# Which 2x2?



## collinbxyz (Jan 8, 2011)

Which 2x2 should I get? Ghost hand or maru? I have a lanlan that broke, and I want a 2x2 that's good, but something different. If there is another 2x2 that's even better, you can say that, although from what I know ghost hand, maru and lanlan are best. I want a cube a little faster than lanlan with descent corner cutting. What do you suggest?


----------



## ~Adam~ (Jan 8, 2011)

This one's amazing


----------



## JackJ (Jan 8, 2011)

Lurk more. I've seen like 20 threads on this in the last month.


----------



## bigbee99 (Jan 8, 2011)

I would suggest a Ghist Hand or a ShengShou


----------



## brandbest1 (Mar 15, 2011)

what about a v-cube 2? And 2a or 2b?


----------



## Tim Major (Mar 15, 2011)

bigbee99 said:


> I would suggest a Ghist Hand or a ShengShou


 
Unless I'm missing the joke, but these 2 cubes are the same. I suggest LanLan.
JackJ: I'd be amazed if you showed me 20 'what 2x2' threads. I doubt there were even 5.


----------



## Ordos_Koala (Mar 15, 2011)

brandbest1 said:


> what about a v-cube 2? And 2a or 2b?


 
b (pillowed) is pretty much just for collection... for speedcubing you can't even use it in competition


----------



## ImJustANubCuber (Mar 15, 2011)

brandbest1 said:


> what about a v-cube 2? And 2a or 2b?


 
2a. you're probably won't be used to a pillowed 2x2, 2b tends to lock up for some reason, and its competition illegal.


----------



## ManSpider (Mar 15, 2011)

Any info why it's illegal? I couldn't find anything 



ImJustANubCuber said:


> 2a. you're probably won't be used to a pillowed 2x2, 2b tends to lock up for some reason, and its competition illegal.


----------



## yomaster (Mar 15, 2011)

My Lanlan broke, too. I made the mistake of trying an Eastsheen. It's terrible!


----------



## cubeslayer (Mar 15, 2011)

Umm, I recommend the lan lan ( works fine, haven't lubed it...sub 8 avg), however thrwast likes the V-cube 2a...try out w/e floats your boat.


----------



## sa11297 (Mar 15, 2011)

v cube if you can afford it.
lan lan is the next best.
then ghosthand coming very close to lanlan
then yj and maru and diansheng and others (in no particular order)
lastly eastsheen which doesnt corner cut, overturns and locks up


----------



## maggot (Mar 15, 2011)

ManSpider said:


> Any info why it's illegal? I couldn't find anything



it is an advantage to have a pillowed puzzle because you have a biased view. it is stated that you are not able to use a puzzle in which you would have an advantage. this is why the stickerless guhong is not competition legal. the only reason why the 7x7 is acceptable is because the only available 7x7 are pillowed, assuming you dont use a KO cube, but that is irrelevant. 

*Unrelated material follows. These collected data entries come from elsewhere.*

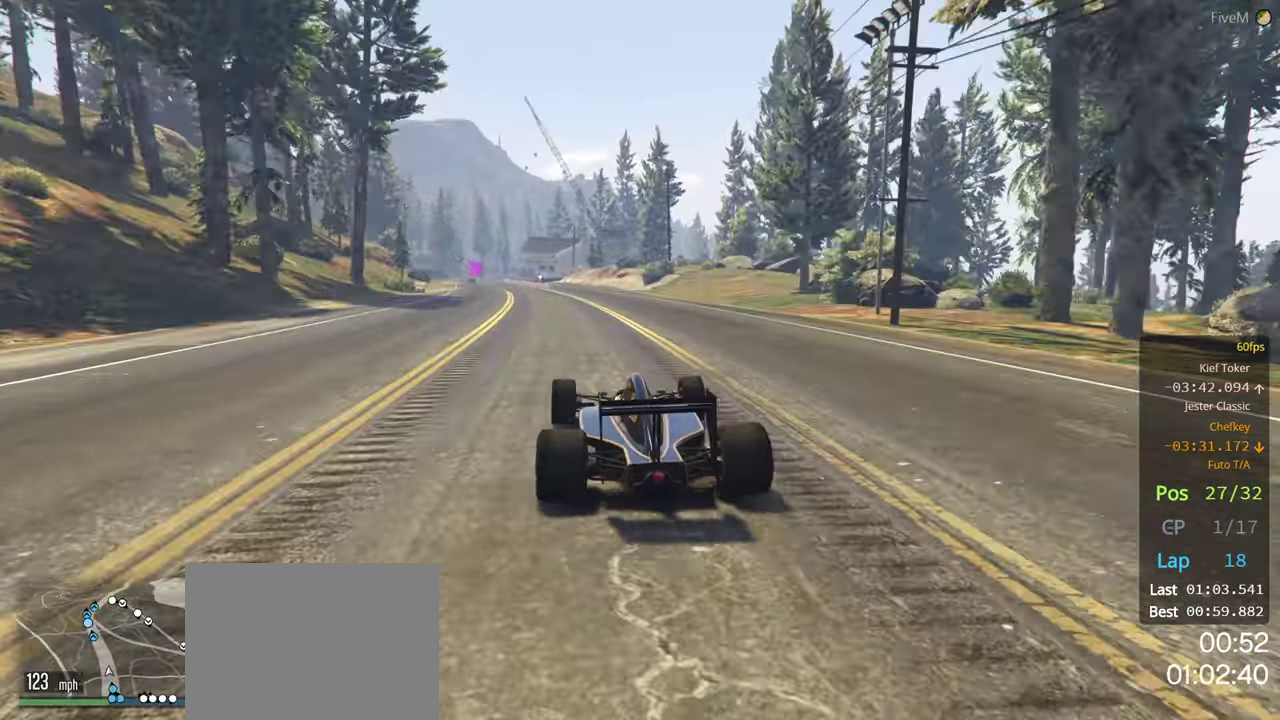
{"buttons": ["R2"], "left_stick": "center", "right_stick": "center", "events": []}
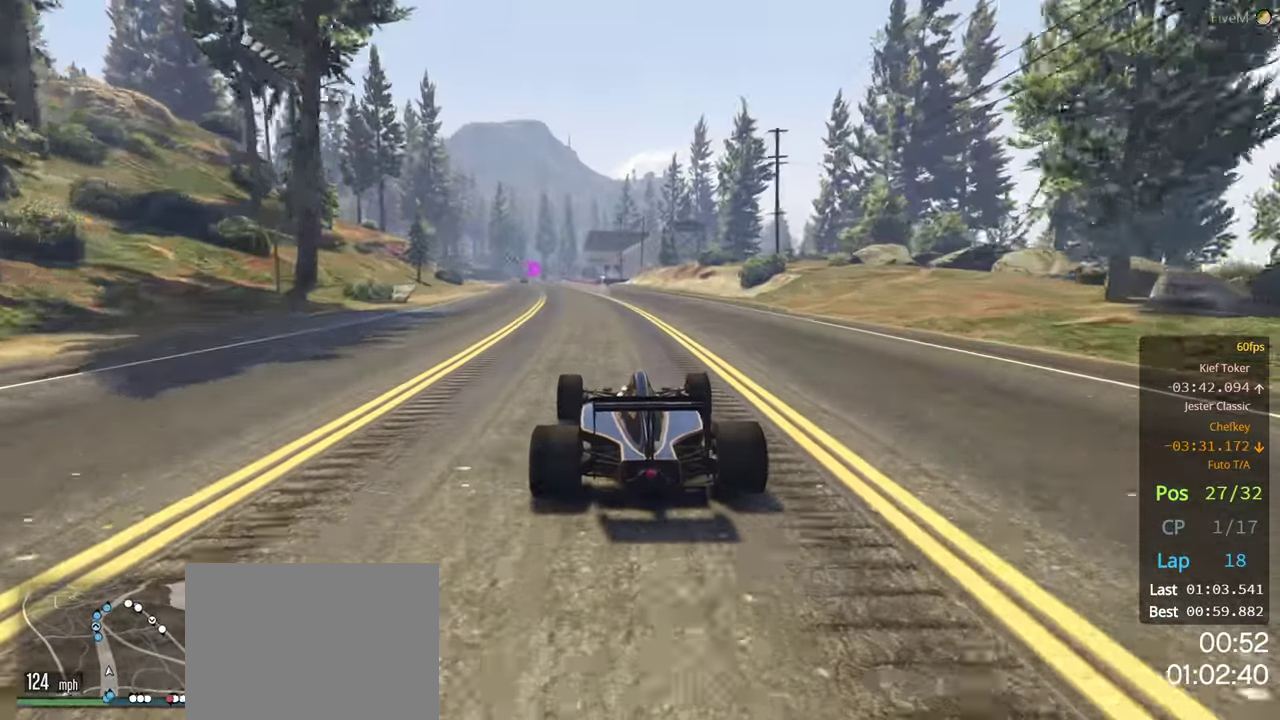
{"buttons": ["R2"], "left_stick": "left", "right_stick": "center", "events": [[50, "left_stick", "left"], [150, "left_stick", "center"], [400, "left_stick", "left"]]}
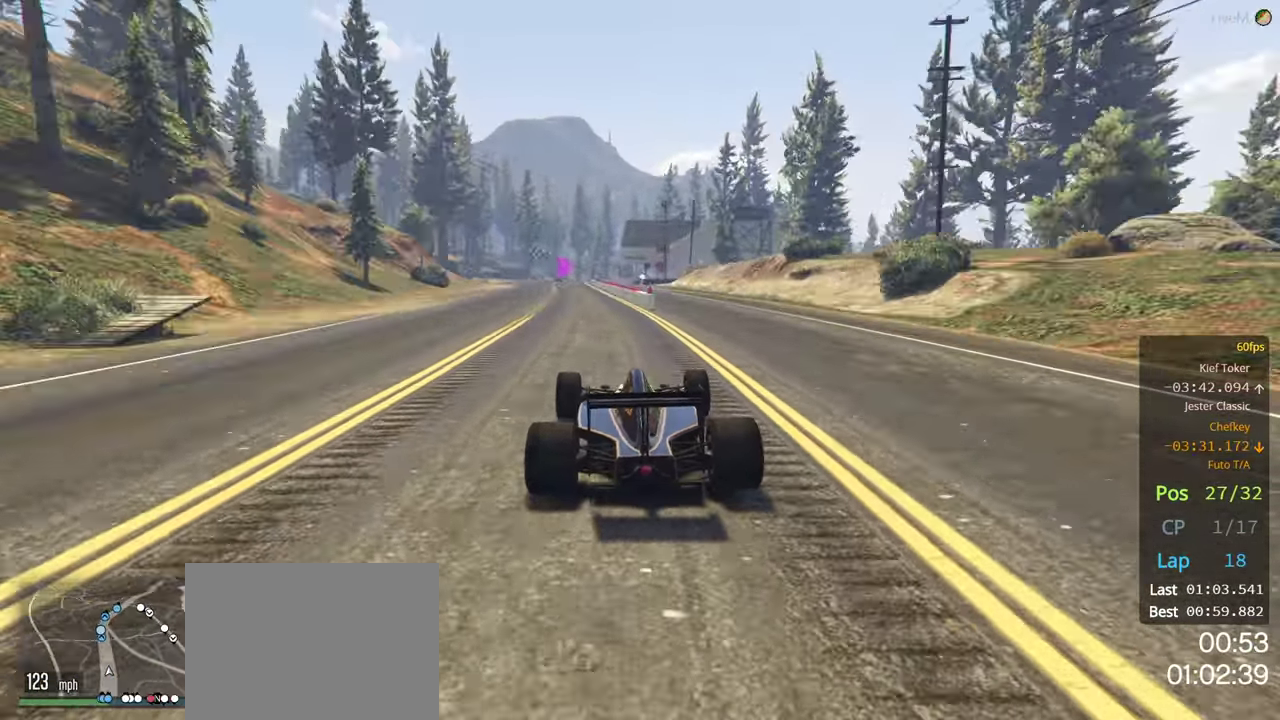
{"buttons": ["R2"], "left_stick": "center", "right_stick": "center", "events": [[83, "left_stick", "center"], [350, "left_stick", "left"], [467, "left_stick", "center"]]}
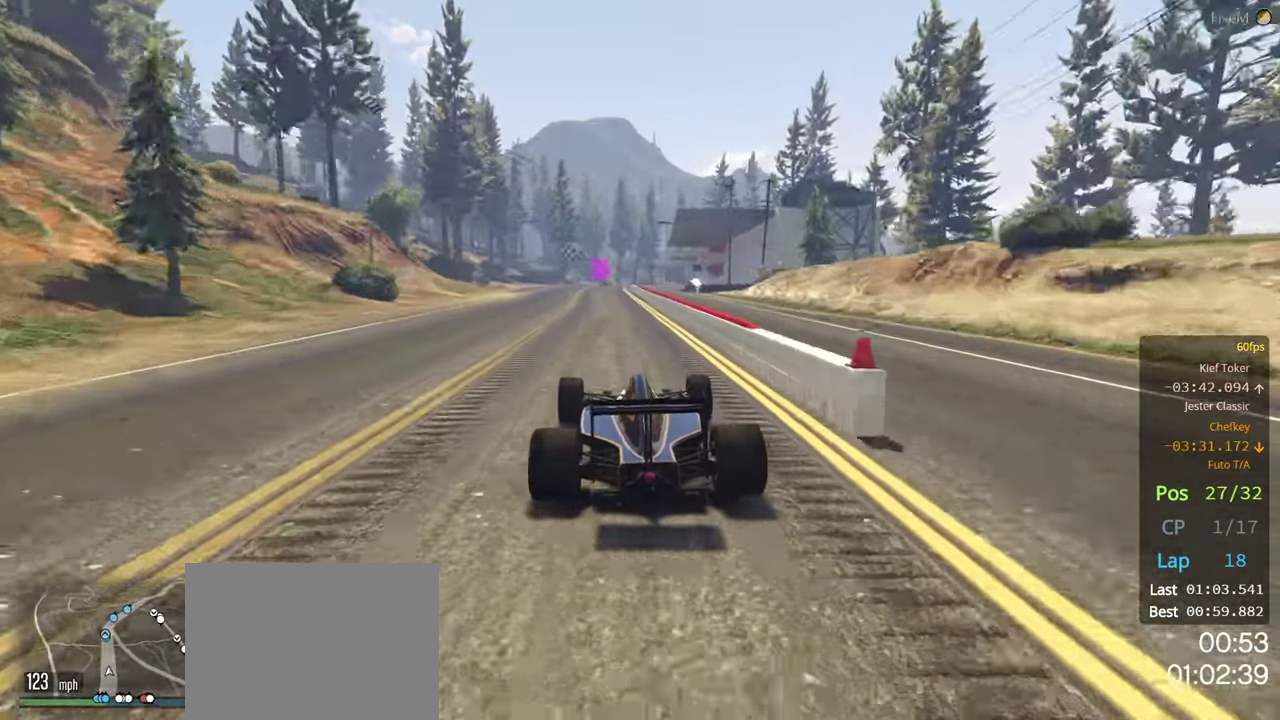
{"buttons": ["R2"], "left_stick": "center", "right_stick": "center", "events": [[300, "L3", "down"], [400, "L3", "up"]]}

and grats for bumping a thread which was pointless imho.


----------



## splinteh (Mar 15, 2011)

If you don't mind spending a bit more, go for the v cube or Maru. If you want something that costs a bit less, get a ghost hand/shenshou


----------



## theace (Mar 17, 2011)

IMO, anything apart from a LanLan, Shenshou or Ghosthand is a waste.


----------



## Mike Crozack (Mar 17, 2011)

I'd say get V-cube, its the best after lubing and such
if you cant afford that, or for some reason dont want it, i'd get another lanlan


----------



## collinbxyz (Mar 17, 2011)

This is funny that this thread was dead for over two months =P
BTW I got the Maru
Than I got a ghost hand from Cubedepot at SJC which is now my main.


----------



## Cool Frog (Mar 17, 2011)

LanLan internal pops suck


----------



## cubersunite (Mar 17, 2011)

I have a LanLan and haven't had a single pop, there are just some oddballs that come from LanLan that have some issues, but the majority work GREAT


----------



## Bapao (Mar 18, 2011)

The EastSheen doesn't have springs so it locks like crazy.


----------



## ric d (Oct 24, 2011)

Get a Wittwo (Type C) 2x2 I got a 4.82 avg when I ususally avg about 5.50. Unfortunately I lost it or someone stole it.


----------



## collinbxyz (Oct 24, 2011)

ric d said:


> Get a Wittwo (Type C) 2x2 I got a 4.82 avg when I ususally avg about 5.50. Unfortunately I lost it or someone stole it.


 
This is really surprising to see this thread by me get bumped  one minute ago

But I think I got the Maru 2x2 (not sure what this thread was for exactly, this was a very useless and unnecessary thread). But I do have a lubix wittwo 2x2 now, and it's my main. I know that you are new and all, but try not to bump threads like this, especially when it was over 9 months old... then bumped 2 months later... then now, 7 months after that :fp


----------



## JyH (Oct 24, 2011)

ric d said:


> Get a Wittwo (Type C) 2x2 I got a 4.82 avg when I ususally avg about 5.50. Unfortunately I lost it or someone stole it.


 
I know this is your second day on the forums, but please pay attention to the thread's date and stop bumping old threads (posting so they come back to the top).

EDIT: ^^What he said.


----------